Anglo to assess Amplats restructuring

[miningmx.com] – ANGLO American posted a record operating profit for
its 2011 financial year following strong contributions from its iron ore, coal and
diamond businesses, but raised the prospect of restructuring at its underperforming
platinum business, the listed subsidiary, Anglo American Platinum (Amplats).

Commenting on Amplats in a media conference call, Anglo American CEO Cynthia
Carroll said platinum industry returns had been shrinking, and that the group had
been dissatisfied with Amplats’ performance.

The company reported a 29% fall in headline earnings in its 2011 financial year, and
dropped its platinum sales forecast for the current financial year to 2.5 and 2.6
million ounces; a 200,000 oz reduction over the previous forecast.

In an effort to get the business back to pre-2008 levels, the group would “look at
the size and shape of the business and see how it could be changed’, Carroll said.
“We are looking at the optimal configuration of the business,’ she later commented
at the group’s results presentation.

Analysts said this could include the possibility of shutting down part of the platinum
business in a development that would provide a spur to the platinum price, especially
considering on-going productivity and labour disputes in the South African industry.
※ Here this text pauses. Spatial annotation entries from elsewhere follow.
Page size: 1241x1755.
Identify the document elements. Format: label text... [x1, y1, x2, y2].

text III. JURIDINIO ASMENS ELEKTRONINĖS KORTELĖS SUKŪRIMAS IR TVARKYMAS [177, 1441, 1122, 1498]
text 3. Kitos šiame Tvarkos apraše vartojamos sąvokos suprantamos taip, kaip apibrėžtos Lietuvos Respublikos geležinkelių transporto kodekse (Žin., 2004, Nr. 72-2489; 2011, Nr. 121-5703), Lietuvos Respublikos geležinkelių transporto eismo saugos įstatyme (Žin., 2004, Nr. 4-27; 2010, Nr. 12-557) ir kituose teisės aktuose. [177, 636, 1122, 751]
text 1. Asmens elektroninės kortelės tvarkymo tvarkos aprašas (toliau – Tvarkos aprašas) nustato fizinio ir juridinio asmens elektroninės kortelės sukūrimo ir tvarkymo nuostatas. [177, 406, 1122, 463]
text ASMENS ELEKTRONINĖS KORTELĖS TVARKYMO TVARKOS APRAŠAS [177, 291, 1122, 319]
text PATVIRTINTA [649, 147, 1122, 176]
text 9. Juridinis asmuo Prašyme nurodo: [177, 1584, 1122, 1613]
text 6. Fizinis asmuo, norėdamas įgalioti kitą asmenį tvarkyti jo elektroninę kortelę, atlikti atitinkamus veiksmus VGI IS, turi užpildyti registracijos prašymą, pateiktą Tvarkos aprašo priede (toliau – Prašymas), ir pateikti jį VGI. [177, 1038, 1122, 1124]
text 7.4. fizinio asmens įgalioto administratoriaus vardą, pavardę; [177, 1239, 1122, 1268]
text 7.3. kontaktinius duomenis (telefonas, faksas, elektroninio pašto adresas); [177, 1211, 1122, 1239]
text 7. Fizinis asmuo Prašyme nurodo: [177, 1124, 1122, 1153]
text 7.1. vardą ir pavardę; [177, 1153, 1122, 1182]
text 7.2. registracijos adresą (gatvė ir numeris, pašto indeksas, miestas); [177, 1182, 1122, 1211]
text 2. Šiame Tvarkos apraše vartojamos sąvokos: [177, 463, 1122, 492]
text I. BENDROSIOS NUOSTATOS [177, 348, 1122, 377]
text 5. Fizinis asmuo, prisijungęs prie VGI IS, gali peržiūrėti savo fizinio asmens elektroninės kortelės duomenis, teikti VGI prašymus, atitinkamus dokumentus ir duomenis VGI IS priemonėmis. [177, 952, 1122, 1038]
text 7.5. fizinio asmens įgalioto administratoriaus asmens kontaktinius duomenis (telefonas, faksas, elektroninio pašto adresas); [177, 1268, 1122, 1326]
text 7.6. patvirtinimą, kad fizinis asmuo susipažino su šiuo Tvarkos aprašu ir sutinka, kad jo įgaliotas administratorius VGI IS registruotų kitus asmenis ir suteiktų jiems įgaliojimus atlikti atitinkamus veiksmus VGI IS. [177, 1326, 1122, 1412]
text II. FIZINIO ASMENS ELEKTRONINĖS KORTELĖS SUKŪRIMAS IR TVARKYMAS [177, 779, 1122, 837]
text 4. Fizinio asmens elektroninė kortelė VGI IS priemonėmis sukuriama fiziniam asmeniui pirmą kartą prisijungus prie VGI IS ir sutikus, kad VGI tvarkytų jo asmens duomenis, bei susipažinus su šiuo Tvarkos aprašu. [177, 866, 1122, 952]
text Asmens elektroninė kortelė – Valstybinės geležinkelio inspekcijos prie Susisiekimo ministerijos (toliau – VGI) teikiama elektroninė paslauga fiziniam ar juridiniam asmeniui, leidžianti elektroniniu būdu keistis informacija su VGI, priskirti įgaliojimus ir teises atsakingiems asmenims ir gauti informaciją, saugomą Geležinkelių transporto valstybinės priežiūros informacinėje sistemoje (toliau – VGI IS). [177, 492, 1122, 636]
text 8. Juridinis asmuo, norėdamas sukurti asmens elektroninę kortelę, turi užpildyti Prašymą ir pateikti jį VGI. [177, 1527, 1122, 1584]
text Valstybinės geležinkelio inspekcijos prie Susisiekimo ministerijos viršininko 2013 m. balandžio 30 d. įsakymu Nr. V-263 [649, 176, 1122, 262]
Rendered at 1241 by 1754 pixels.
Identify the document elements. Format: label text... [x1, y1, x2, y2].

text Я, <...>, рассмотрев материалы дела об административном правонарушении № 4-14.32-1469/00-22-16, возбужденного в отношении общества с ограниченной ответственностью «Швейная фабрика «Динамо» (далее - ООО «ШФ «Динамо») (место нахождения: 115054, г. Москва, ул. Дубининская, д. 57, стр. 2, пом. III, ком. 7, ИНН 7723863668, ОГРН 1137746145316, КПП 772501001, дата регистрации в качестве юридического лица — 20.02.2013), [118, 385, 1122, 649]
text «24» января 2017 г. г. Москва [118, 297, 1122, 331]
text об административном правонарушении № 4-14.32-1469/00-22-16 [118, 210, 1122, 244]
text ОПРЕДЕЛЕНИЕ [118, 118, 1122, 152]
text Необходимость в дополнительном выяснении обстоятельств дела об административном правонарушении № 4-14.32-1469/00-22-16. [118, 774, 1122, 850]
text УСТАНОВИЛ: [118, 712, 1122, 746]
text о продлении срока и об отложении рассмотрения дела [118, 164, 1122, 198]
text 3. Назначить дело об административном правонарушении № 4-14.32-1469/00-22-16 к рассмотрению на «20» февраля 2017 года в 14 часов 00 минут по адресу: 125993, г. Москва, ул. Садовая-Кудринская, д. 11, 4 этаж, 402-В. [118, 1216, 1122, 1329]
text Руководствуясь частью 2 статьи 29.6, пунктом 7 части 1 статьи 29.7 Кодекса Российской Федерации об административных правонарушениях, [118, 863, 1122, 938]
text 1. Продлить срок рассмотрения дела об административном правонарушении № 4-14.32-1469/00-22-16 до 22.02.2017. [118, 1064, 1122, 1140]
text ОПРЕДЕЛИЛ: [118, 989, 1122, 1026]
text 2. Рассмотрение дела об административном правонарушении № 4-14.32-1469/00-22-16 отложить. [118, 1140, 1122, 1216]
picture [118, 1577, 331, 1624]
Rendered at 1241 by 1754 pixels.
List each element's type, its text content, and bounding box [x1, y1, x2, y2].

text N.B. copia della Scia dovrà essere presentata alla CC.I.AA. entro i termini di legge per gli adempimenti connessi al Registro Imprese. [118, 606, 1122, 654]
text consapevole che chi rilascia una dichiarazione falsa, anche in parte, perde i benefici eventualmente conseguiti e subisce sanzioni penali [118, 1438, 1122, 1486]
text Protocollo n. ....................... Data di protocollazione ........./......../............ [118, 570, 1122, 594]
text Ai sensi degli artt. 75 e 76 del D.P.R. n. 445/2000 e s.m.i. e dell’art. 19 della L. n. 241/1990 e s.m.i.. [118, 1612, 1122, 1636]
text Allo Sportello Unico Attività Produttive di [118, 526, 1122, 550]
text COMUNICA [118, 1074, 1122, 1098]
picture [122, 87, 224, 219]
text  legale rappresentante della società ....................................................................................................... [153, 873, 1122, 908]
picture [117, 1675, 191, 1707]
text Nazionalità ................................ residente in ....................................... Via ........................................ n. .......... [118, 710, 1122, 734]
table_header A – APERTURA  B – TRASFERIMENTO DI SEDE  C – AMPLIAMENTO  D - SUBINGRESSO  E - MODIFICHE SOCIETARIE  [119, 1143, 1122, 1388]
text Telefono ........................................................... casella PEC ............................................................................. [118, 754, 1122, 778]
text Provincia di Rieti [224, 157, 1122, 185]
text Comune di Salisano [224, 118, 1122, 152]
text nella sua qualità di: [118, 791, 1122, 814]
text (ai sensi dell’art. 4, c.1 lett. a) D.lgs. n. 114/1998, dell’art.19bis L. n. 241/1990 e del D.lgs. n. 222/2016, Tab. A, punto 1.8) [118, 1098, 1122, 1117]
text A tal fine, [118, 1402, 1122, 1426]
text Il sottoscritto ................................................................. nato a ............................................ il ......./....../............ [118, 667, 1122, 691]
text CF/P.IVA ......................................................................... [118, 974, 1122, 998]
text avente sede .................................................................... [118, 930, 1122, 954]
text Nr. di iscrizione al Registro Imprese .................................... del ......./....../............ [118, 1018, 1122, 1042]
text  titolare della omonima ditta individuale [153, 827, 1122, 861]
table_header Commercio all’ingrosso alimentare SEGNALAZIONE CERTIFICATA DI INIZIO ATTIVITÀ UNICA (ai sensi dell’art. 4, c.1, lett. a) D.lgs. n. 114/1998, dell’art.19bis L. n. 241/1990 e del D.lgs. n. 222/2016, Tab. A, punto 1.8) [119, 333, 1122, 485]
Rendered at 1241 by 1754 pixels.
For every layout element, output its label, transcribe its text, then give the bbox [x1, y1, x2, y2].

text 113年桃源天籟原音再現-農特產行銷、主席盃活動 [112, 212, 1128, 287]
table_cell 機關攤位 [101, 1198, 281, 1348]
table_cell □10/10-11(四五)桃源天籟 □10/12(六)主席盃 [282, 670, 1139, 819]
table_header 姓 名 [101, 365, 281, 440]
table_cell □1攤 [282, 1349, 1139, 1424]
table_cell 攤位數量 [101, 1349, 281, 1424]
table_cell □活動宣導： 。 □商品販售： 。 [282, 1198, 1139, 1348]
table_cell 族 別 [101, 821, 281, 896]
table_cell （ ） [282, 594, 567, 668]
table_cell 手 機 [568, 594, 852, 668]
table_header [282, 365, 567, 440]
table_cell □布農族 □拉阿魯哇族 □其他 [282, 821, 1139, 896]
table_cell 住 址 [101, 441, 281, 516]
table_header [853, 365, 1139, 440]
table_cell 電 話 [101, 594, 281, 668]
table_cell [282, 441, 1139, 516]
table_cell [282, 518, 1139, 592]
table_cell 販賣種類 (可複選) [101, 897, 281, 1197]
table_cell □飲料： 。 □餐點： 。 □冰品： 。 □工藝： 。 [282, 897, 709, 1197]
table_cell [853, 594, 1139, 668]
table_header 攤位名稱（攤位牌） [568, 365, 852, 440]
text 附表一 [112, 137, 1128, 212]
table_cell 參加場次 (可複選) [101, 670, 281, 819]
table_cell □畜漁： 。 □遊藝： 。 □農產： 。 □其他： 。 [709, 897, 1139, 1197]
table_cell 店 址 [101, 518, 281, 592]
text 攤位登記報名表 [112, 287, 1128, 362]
Carroll said all options were on the table. “We’re going to look at the shape of the
portfolio and the size of the portfolio. We’re not focusing on anything else but
getting it right.’

Carroll did raise questions over certain operations, including Unki, the Zimbabwe
project that has been held back following regulatory uncertainty in the country,
including a property tax and indigenisation.

“All the operations [in Amplats] are making money, but some are doing better than
others. We would like to get them more profitable or consider the configuration of
them,’ she added.

MARKET

Carroll said that despite speculation the Chinese economy was slowing, the move
from infrastructure build to consumption would benefit the group’s “late cycle’
commodities such as diamonds and platinum.

Industrialisation of inland provinces would also continue to support the commodity
markets “for the next decade’.

Said Carroll: “We haven’t pulled back from any commodities. We have the most
diverse pipeline of projects.’

There are some $98bn worth of projects, 90 in all, either underway or on the drawing
board for Anglo American going forward, said Carroll. She forecast a 35% increase in
organic volume growth by 2014.

It was the short-term pressure on the balance sheet, however, that was behind
Anglo’s decision not to pay a special dividend.

Anglo Chief Financial Officer, Rene Medori, said the $5.1bn acquisition of the
Oppenheimer family’s stake in De Beers, some $7bn in capital expenditure, capital
gains tax on the sale of a 25% stake in Anglo American Sur to Mitsubishi and existing
$1.4bn in debt had persuaded Anglo’s board not to pay more than the 15%
improvement in dividends paid by the group from the 2011 financial year.